*Stored data*.
-- Opening Marker --

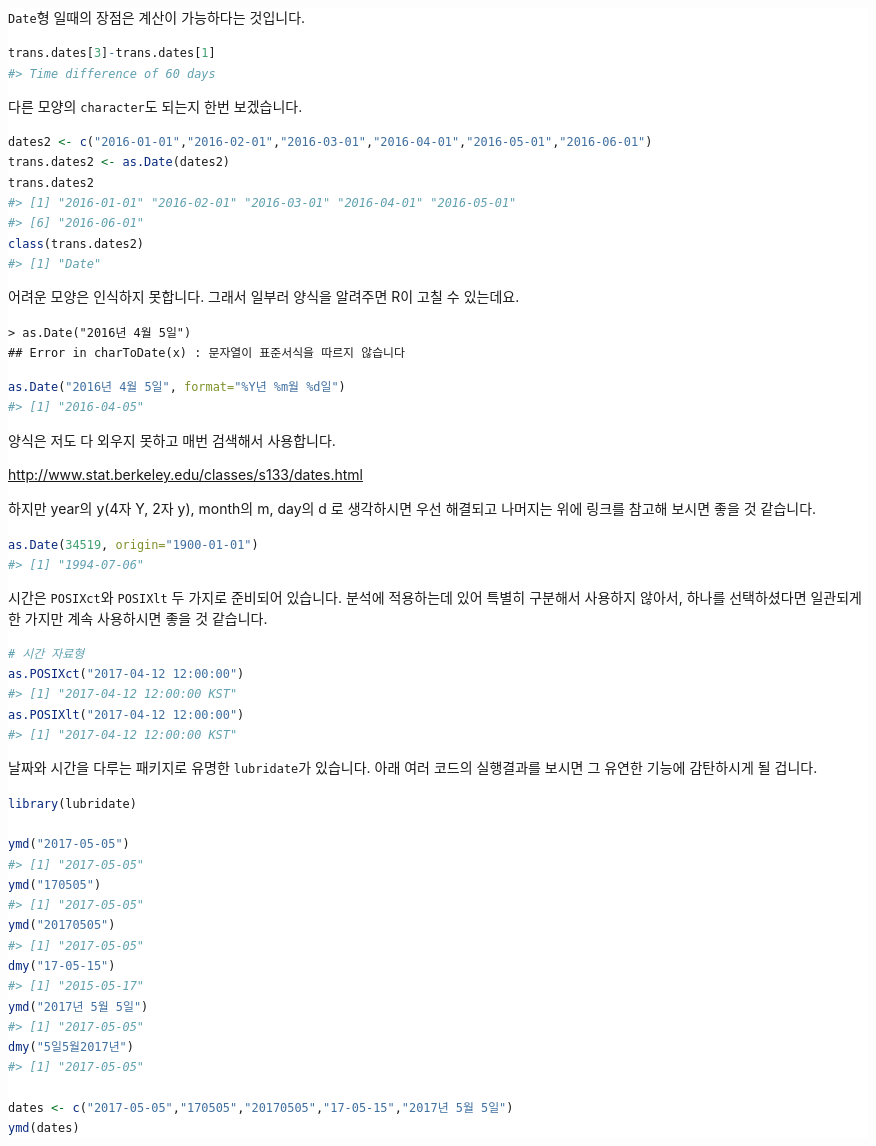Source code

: `Date`형 일때의 장점은 계산이 가능하다는 것입니다.

```r
trans.dates[3]-trans.dates[1]
#> Time difference of 60 days
```

다른 모양의 `character`도 되는지 한번 보겠습니다.

```r
dates2 <- c("2016-01-01","2016-02-01","2016-03-01","2016-04-01","2016-05-01","2016-06-01")
trans.dates2 <- as.Date(dates2)
trans.dates2
#> [1] "2016-01-01" "2016-02-01" "2016-03-01" "2016-04-01" "2016-05-01"
#> [6] "2016-06-01"
class(trans.dates2)
#> [1] "Date"
```

어려운 모양은 인식하지 못합니다. 그래서 일부러 양식을 알려주면 R이 고칠 수 있는데요.
```
> as.Date("2016년 4월 5일")
## Error in charToDate(x) : 문자열이 표준서식을 따르지 않습니다
```

```r
as.Date("2016년 4월 5일", format="%Y년 %m월 %d일")
#> [1] "2016-04-05"
```

양식은 저도 다 외우지 못하고 매번 검색해서 사용합니다.

http://www.stat.berkeley.edu/classes/s133/dates.html

하지만 year의 y(4자 Y, 2자 y), month의 m, day의 d 로 생각하시면 우선 해결되고 나머지는 위에 링크를 참고해 보시면 좋을 것 같습니다.

```r
as.Date(34519, origin="1900-01-01")
#> [1] "1994-07-06"
```

시간은 `POSIXct`와 `POSIXlt` 두 가지로 준비되어 있습니다. 분석에 적용하는데 있어 특별히 구분해서 사용하지 않아서, 하나를 선택하셨다면 일관되게 한 가지만 계속 사용하시면 좋을 것 같습니다.

```r
# 시간 자료형
as.POSIXct("2017-04-12 12:00:00")
#> [1] "2017-04-12 12:00:00 KST"
as.POSIXlt("2017-04-12 12:00:00")
#> [1] "2017-04-12 12:00:00 KST"
```

날짜와 시간을 다루는 패키지로 유명한 `lubridate`가 있습니다. 아래 여러 코드의 실행결과를 보시면 그 유연한 기능에 감탄하시게 될 겁니다.

```r
library(lubridate)

ymd("2017-05-05")
#> [1] "2017-05-05"
ymd("170505")
#> [1] "2017-05-05"
ymd("20170505")
#> [1] "2017-05-05"
dmy("17-05-15")
#> [1] "2015-05-17"
ymd("2017년 5월 5일")
#> [1] "2017-05-05"
dmy("5일5월2017년")
#> [1] "2017-05-05"

dates <- c("2017-05-05","170505","20170505","17-05-15","2017년 5월 5일")
ymd(dates)
```

[301]: https://courses.edx.org/courses/course-v1:Microsoft+DAT204x+1T2017/df2f6d24fa78436f999b42375cba9a9e/
[302]: https://www.datacamp.com/courses/free-introduction-to-r
[303]: http://www.r-tutor.com/r-introduction/basic-data-types
[304]: https://ko.wikipedia.org/wiki/%EC%B0%A8%EC%9B%90
[305]: http://m.blog.naver.com/libido1014/120113775017
[306]: https://ko.wikipedia.org/wiki/JSON
[307]: https://github.com/jeremystan/tidyjson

-- Closing Marker --

*Exercise goal*. Would you retype every record above exactly, leaving out the pictures?

*Solution to this exercise*.
Source code

: `Date`형 일때의 장점은 계산이 가능하다는 것입니다.

```r
trans.dates[3]-trans.dates[1]
#> Time difference of 60 days
```

다른 모양의 `character`도 되는지 한번 보겠습니다.

```r
dates2 <- c("2016-01-01","2016-02-01","2016-03-01","2016-04-01","2016-05-01","2016-06-01")
trans.dates2 <- as.Date(dates2)
trans.dates2
#> [1] "2016-01-01" "2016-02-01" "2016-03-01" "2016-04-01" "2016-05-01"
#> [6] "2016-06-01"
class(trans.dates2)
#> [1] "Date"
```

어려운 모양은 인식하지 못합니다. 그래서 일부러 양식을 알려주면 R이 고칠 수 있는데요.
```
> as.Date("2016년 4월 5일")
## Error in charToDate(x) : 문자열이 표준서식을 따르지 않습니다
```

```r
as.Date("2016년 4월 5일", format="%Y년 %m월 %d일")
#> [1] "2016-04-05"
```

양식은 저도 다 외우지 못하고 매번 검색해서 사용합니다.

http://www.stat.berkeley.edu/classes/s133/dates.html

하지만 year의 y(4자 Y, 2자 y), month의 m, day의 d 로 생각하시면 우선 해결되고 나머지는 위에 링크를 참고해 보시면 좋을 것 같습니다.

```r
as.Date(34519, origin="1900-01-01")
#> [1] "1994-07-06"
```

시간은 `POSIXct`와 `POSIXlt` 두 가지로 준비되어 있습니다. 분석에 적용하는데 있어 특별히 구분해서 사용하지 않아서, 하나를 선택하셨다면 일관되게 한 가지만 계속 사용하시면 좋을 것 같습니다.

```r
# 시간 자료형
as.POSIXct("2017-04-12 12:00:00")
#> [1] "2017-04-12 12:00:00 KST"
as.POSIXlt("2017-04-12 12:00:00")
#> [1] "2017-04-12 12:00:00 KST"
```

날짜와 시간을 다루는 패키지로 유명한 `lubridate`가 있습니다. 아래 여러 코드의 실행결과를 보시면 그 유연한 기능에 감탄하시게 될 겁니다.

```r
library(lubridate)

ymd("2017-05-05")
#> [1] "2017-05-05"
ymd("170505")
#> [1] "2017-05-05"
ymd("20170505")
#> [1] "2017-05-05"
dmy("17-05-15")
#> [1] "2015-05-17"
ymd("2017년 5월 5일")
#> [1] "2017-05-05"
dmy("5일5월2017년")
#> [1] "2017-05-05"

dates <- c("2017-05-05","170505","20170505","17-05-15","2017년 5월 5일")
ymd(dates)
```

[301]: https://courses.edx.org/courses/course-v1:Microsoft+DAT204x+1T2017/df2f6d24fa78436f999b42375cba9a9e/
[302]: https://www.datacamp.com/courses/free-introduction-to-r
[303]: http://www.r-tutor.com/r-introduction/basic-data-types
[304]: https://ko.wikipedia.org/wiki/%EC%B0%A8%EC%9B%90
[305]: http://m.blog.naver.com/libido1014/120113775017
[306]: https://ko.wikipedia.org/wiki/JSON
[307]: https://github.com/jeremystan/tidyjson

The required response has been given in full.